December 6, 2016, 3:35 PM UTC
President-Elect Donald Trump And Vice President Elect Pence Hold Election Victory Rally In Ohio
CINCINNATI, OH - DECEMBER 01: President-elect Donald Trump speaks during a stop at U.S. Bank Arena on December 1, 2016 in Cincinnati, Ohio. Trump took time off from selecting the cabinet for his incoming administration to celebrate his victory in the general election. (Photo by Ty Wright/Getty Images)
Photo by Ty Wright—Getty Images

One of the world’s most prominent investors, Bill Gross, predicted an end to the post-election stock rally, saying that Donald Trump’s anti-globalization policies would restrict trade and reduce corporate profits over the long term.

Janus Capital Group’s Gross on Tuesday advised fund managers to shift money into cash and cash alternatives if they are pursuing “unconstrained” strategies, which allow them to invest in many asset classes and sectors.

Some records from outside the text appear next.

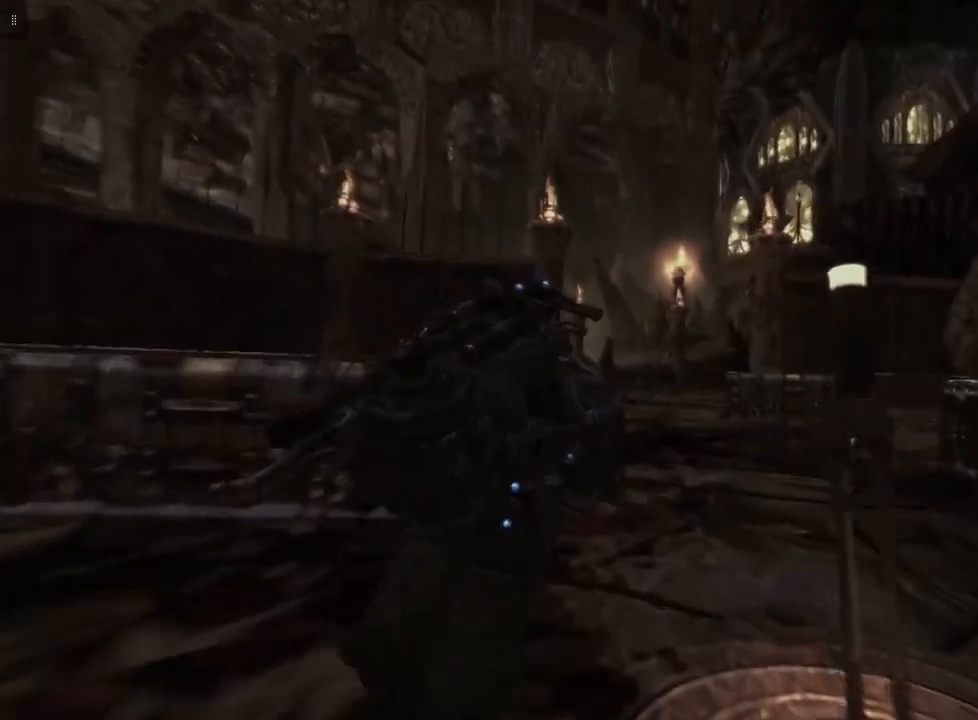
Gameplay with a controller (Xbox layout); each line is a JSON object with the inputs held at the frame after it. "events" lists button and stick changes between this image and that frame as [ms after this image, input, new state], when the widget could be followed in between.
{"buttons": ["A"], "left_stick": "up", "right_stick": "center", "events": []}
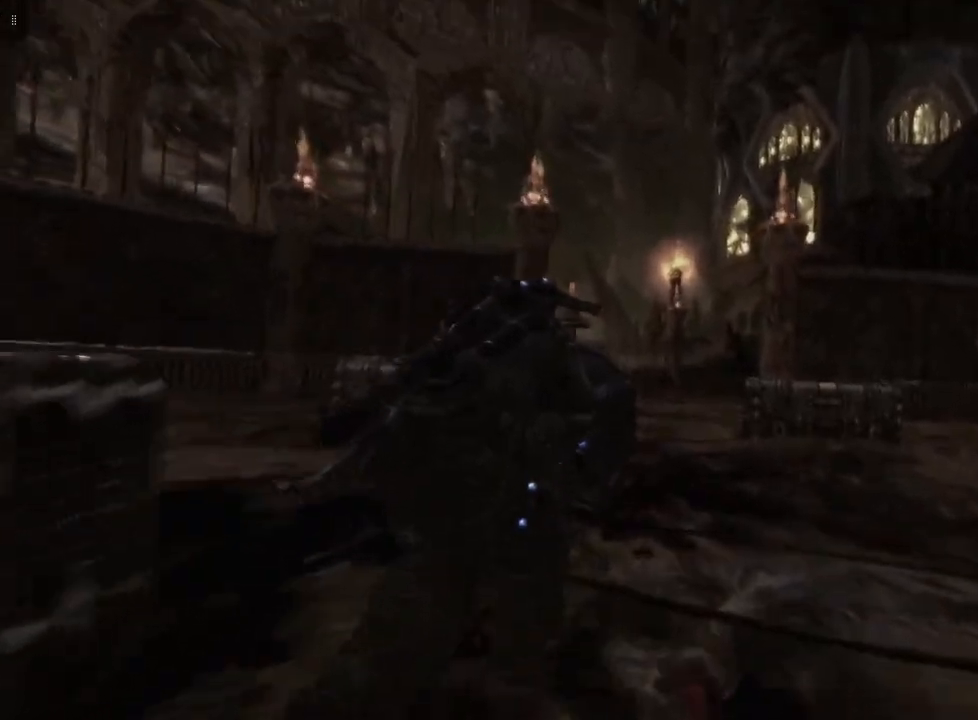
{"buttons": ["A"], "left_stick": "up", "right_stick": "center", "events": []}
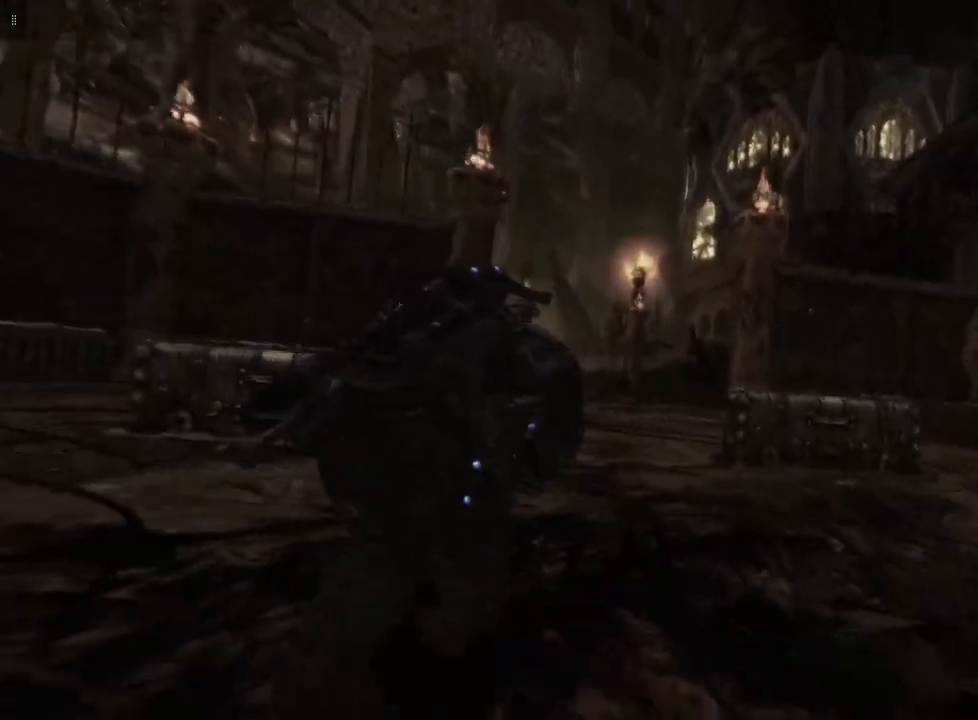
{"buttons": ["A"], "left_stick": "up", "right_stick": "center", "events": []}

“There’s no doubt that many aspects of Trump’s agenda are good for stocks and bad for bonds near term—tax cuts, deregulation, fiscal stimulus, etc.,” Gross said in his widely followed monthly investment outlook.

“But longer term, investors must consider the negatives of Trump’s anti-globalization ideas which may restrict trade and negatively affect corporate profits. In addition, the strong dollar weighs heavily on globalized corporations, especially tech stocks,” he said.

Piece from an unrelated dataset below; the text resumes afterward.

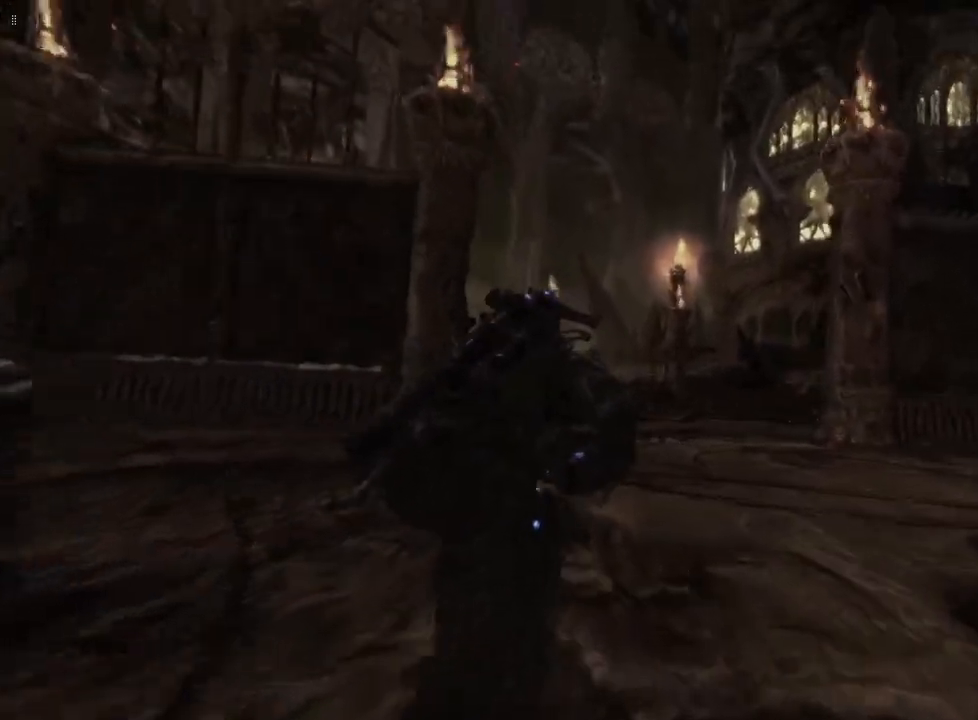
{"buttons": ["A"], "left_stick": "up", "right_stick": "center", "events": []}
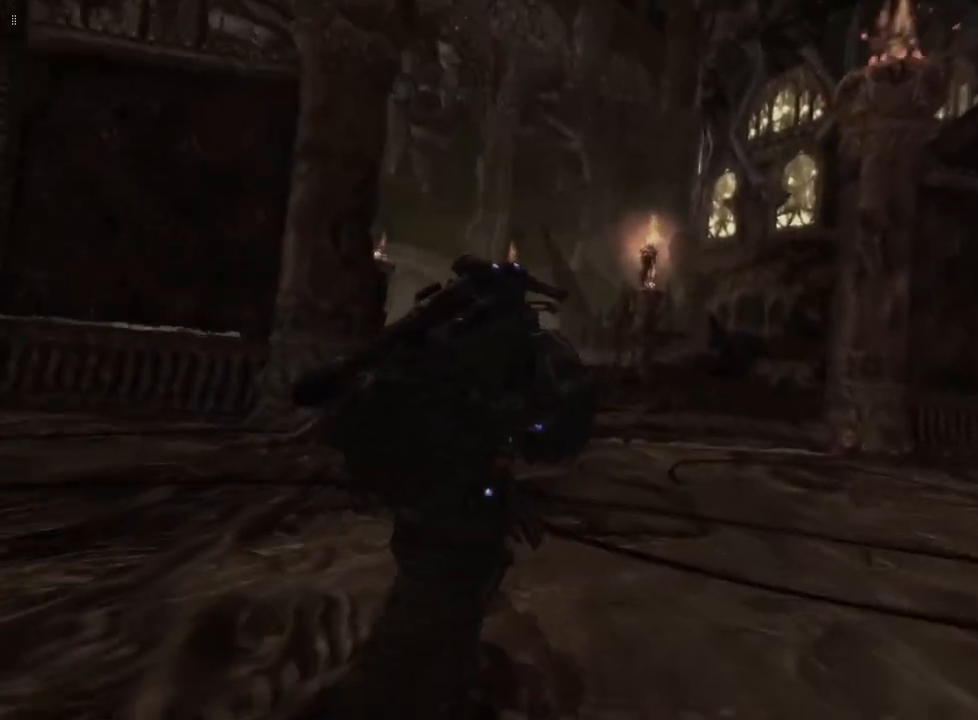
{"buttons": ["A"], "left_stick": "up", "right_stick": "center", "events": []}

Gross, who oversees the $1.7 billion Janus Global Unconstrained Bond Fund, added that investors should brace for higher rates and get more defensive in their bond portfolios.

In doing so, Gross said bond durations and risk assets such as stocks and high-yield junk bonds should be below benchmark targets. Duration is a bond’s sensitivity to interest rate fluctuations; going shorter, or lower, on duration is an investment strategy when rates are expected to rise.

Gross became the world’s most famous bond fund manager at Allianz SE’s Pacific Investment Management Co, where he ran Pimco Total Return until 2014, when he joined Janus.

Gross has said he did not vote for Trump or Democratic rival Hillary Clinton.

Gross mocked Trump’s policies and sarcastically remarked that some of them “fit neatly” with how policymakers might be able to solve a long-term global debt crisis.

“Begin to emphasize ‘fiscal’ as opposed to ‘monetary’ policy, but never mention Keynes or significant increases in government deficit spending,” Gross said. “Use the buzzwords of ‘infrastructure’ spending and ‘lower taxes.’ Everyone wants those potholes fixed, don’t they? Everyone wants lower taxes too!”

Gross said Trump’s policies promote capitalism, “even though government-controlled, near-zero-percent interest rates distort markets and ultimately corrupt capitalism as we once understood it.”